Outside, she was halfway across the lawn with the laundry basket in tow when she stopped. Matthew’s bike was leaning against the side of the garage. The pickup had been parked in front of it, so neither Brandy nor her mother had seen it. The bike—a red-and-black contraption their father had gotten him from a yard sale a few years ago—had grown too small for Matthew but he still rode it, cherished it. The chrome gleamed in the sun and there were waterproof stickers on the handlebars. The handgrips looked worn and the plastic seat was cracked.

She didn’t like the way the bike sat there. The single reflector at the front of the handlebars was a single eye staring at her.

Weekends, Matthew spent the entire day on his bike, usually with his dumb friend Dwight Dandridge. She didn’t like seeing it here now, with Matthew gone, having left it behind.

Brandy hung the laundry on the line quickly, her mind only half on the task. Sunlight glinting off the bicycle’s chrome and the single reflector kept catching her in the periphery of her vision.

It bothered her.



3



After she finished with the laundry, Brandy laced up a pair of sneakers, took another swig from her mother’s beer bottle in the fridge, then went back outside. The Dandridge house was just a few blocks up the road. With the air still cool and breezy from the previous night’s storm, the walk was pleasant enough despite her urgency.

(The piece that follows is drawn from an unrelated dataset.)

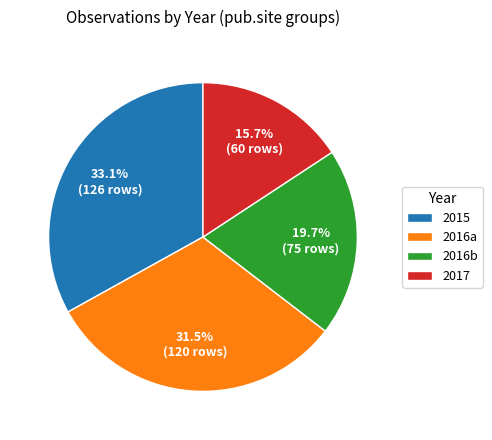

Does 2015 account for over 50% of the chart?

No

The Dandridge house appeared over the next hill. It was a Cape Cod in the style of the Crawly home, but that was where the similarities stopped. Splintered, sun-bleached siding, crumbling porch steps, a roof that sloughed mossy green shingles like a reptile shedding old skin, the Dandridge house looked like the residence of a family of hillbilly cannibals in a horror movie. She had gone to the house only a handful of times in her life—typically to fetch her brother when he had forgotten to return home by curfew—though she had never been inside. Two of Dwight’s older brothers were in Brandy’s grade, Kyler and Fulton, and even though they weren’t twins she could never tell them apart. Equally long-haired and grimy, the Dandridge boys always smelled of cigarettes and spouted vulgarities with the unpremeditated casualness of sailors. There had been sisters, too, even older than Kyler and Fulton, but they no longer lived in Stillwater and Brandy could not recall their names. Mrs. Dandridge, whom Brandy had spied only a handful of times despite having lived a few blocks from the Dandridges her whole life, surfaced in Brandy’s head as a waiflike chain-smoker with sunken jowls, jaundiced skin, and the wide, gaping eyes of a curious owl.